Overall, 8,844 deaths were observed with 1,946 (22.0%) from competing events (332 from subsequent cancer, 741 from CVD and 873 from other non-cancer events). The cumulative incidence of deaths due to CVD increased significantly with age at first cancer diagnosis (5-year cumulative mortality by age group: 15-64y – 0.7%; 65-74y – 2.1%; 75-84y – 6.0%; 85+y – 13.1%) and exceeded other competing events for those with a first cancer diagnosis at age 65 years or older. For the whole follow-up period, CVD deaths were as expected for the general population (SMR, 0.97; 95%CI 0.90-1.04), however within the first follow-up year, CVD deaths were more common than expected (SMR, 1.44; 95%CI 1.26-1.64; AER, 36.8/10,000 person-years). The SMR and AER for CVD deaths varied by first cancer sites showing an increased risk after a first diagnosis of lung cancer, haematological malignancies and urinary tract cancers.
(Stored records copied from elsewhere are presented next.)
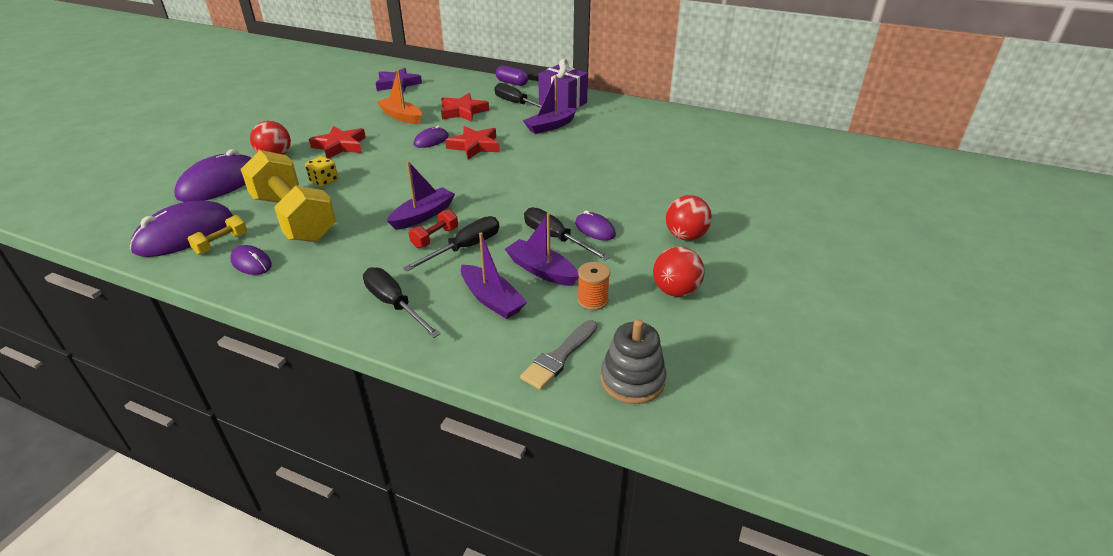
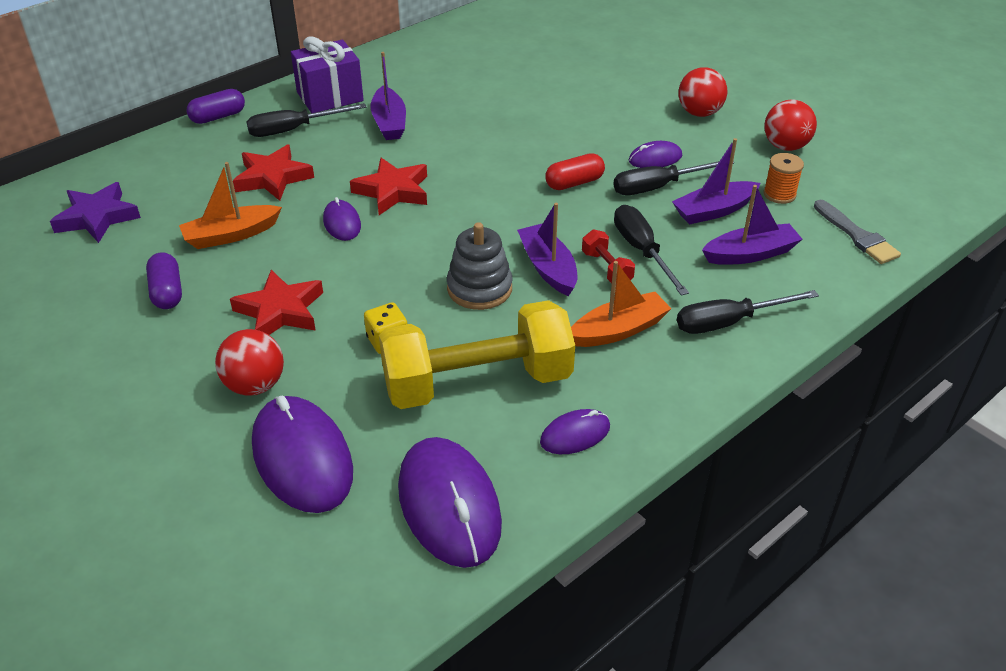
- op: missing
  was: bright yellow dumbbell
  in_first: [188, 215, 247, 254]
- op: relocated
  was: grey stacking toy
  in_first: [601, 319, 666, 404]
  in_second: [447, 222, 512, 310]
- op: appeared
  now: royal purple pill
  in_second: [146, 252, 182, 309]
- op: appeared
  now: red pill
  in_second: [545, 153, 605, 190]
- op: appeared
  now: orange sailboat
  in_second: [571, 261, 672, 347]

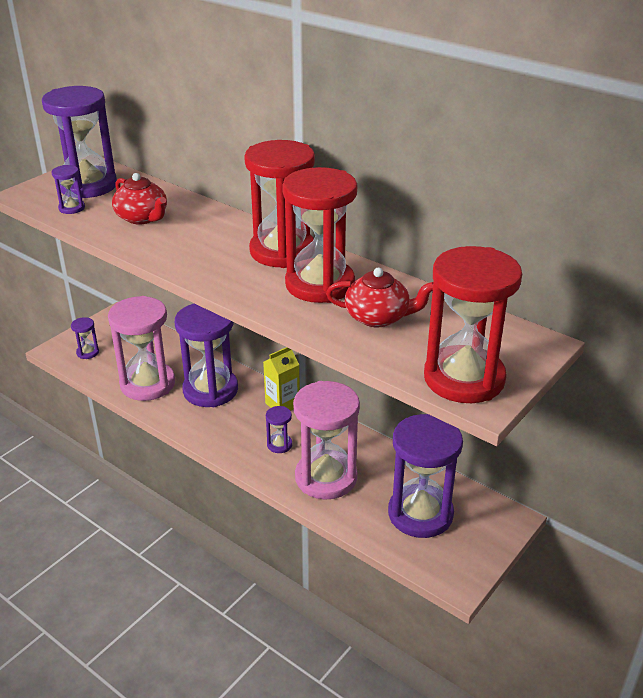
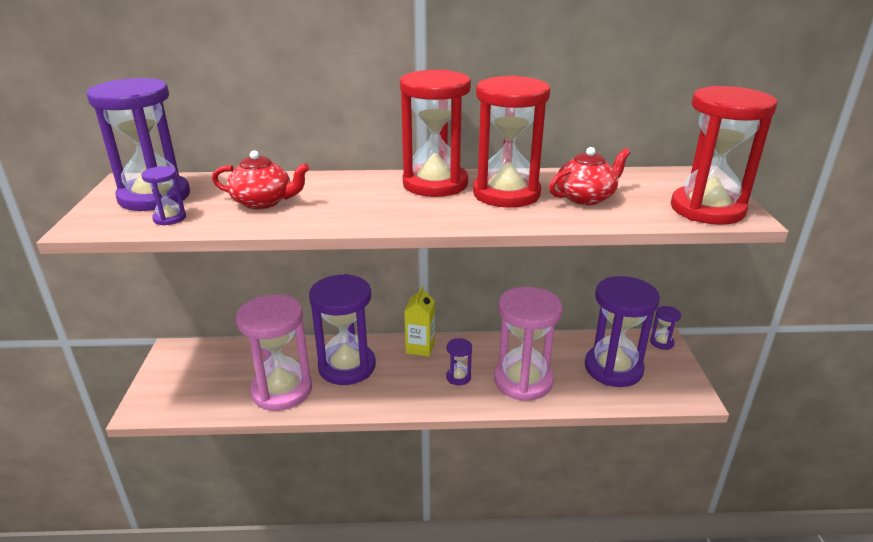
- op: relocated
  was: royal purple sand timer
  in_first: [71, 317, 99, 359]
  in_second: [650, 306, 681, 350]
For other non-cancer events, the SMRs significantly increased for infectious disease and respiratory disease for the whole follow-up and within the first year of diagnosis.

Conclusions

CVD was the leading cause of competing mortality among Tasmanian cancer patients diagnosed from 2006-2013. The higher than expected risk of death due to CVD and other non-cancer events was greatest during the first year after cancer diagnosis highlighting the importance of early preventive interventions.

Clinical trial identification

Legal entity responsible for the study

Menzies Institute for Medical Research, University of Tasmania.

Funding

Has not received any funding.

Editorial Acknowledgement

Disclosure

All authors have declared no conflicts of interest.